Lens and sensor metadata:
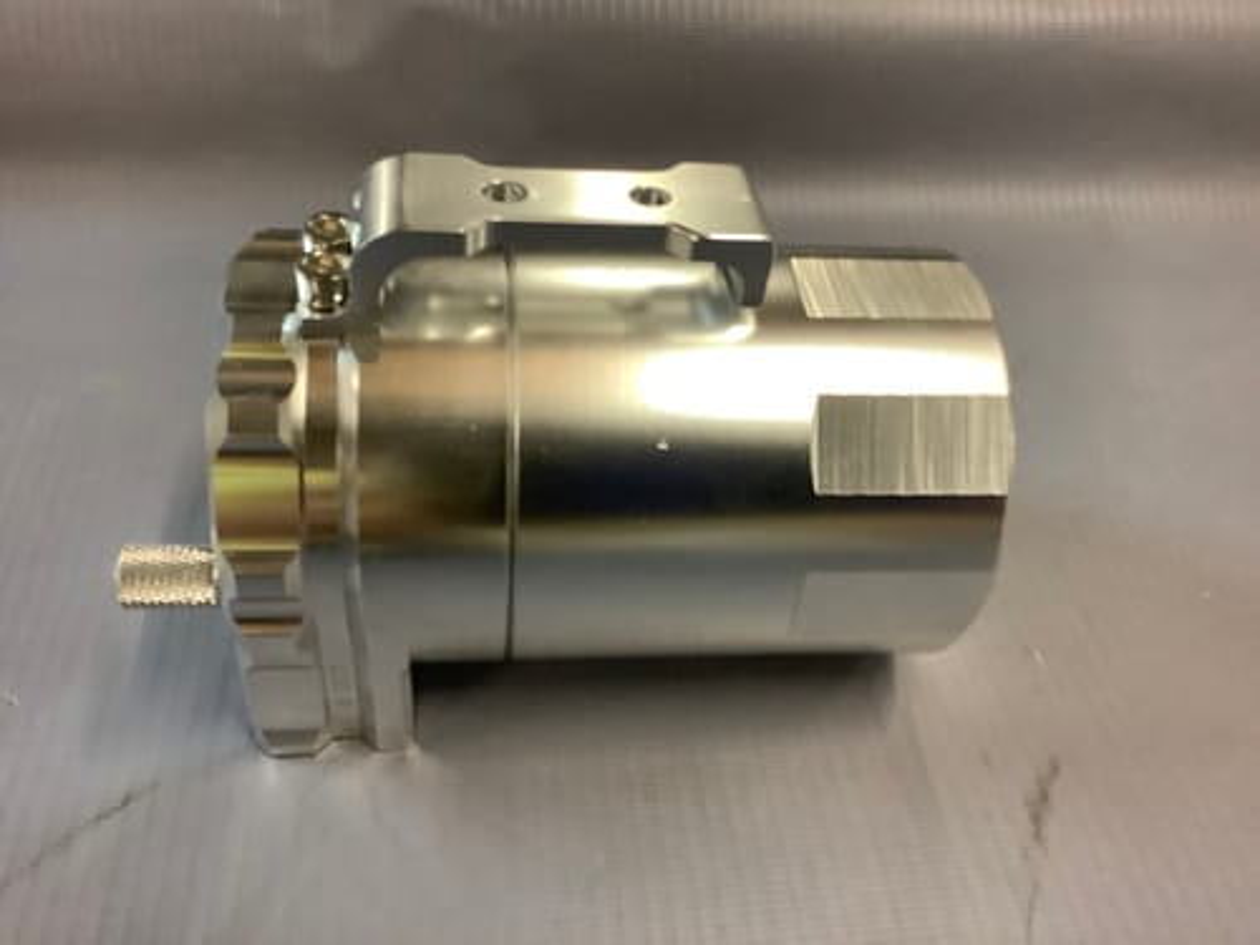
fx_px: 1128
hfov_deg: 58.4
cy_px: 472
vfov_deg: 45.4
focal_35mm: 31
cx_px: 630
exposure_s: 1/50
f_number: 2.4
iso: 400
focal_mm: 3.3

AIM OF THE EXERCISE >>
Repeat, exactly and in full, all records above, but include no pictures.

REPLY TO THE EXERCISE >>
fx_px: 1128
hfov_deg: 58.4
cy_px: 472
vfov_deg: 45.4
focal_35mm: 31
cx_px: 630
exposure_s: 1/50
f_number: 2.4
iso: 400
focal_mm: 3.3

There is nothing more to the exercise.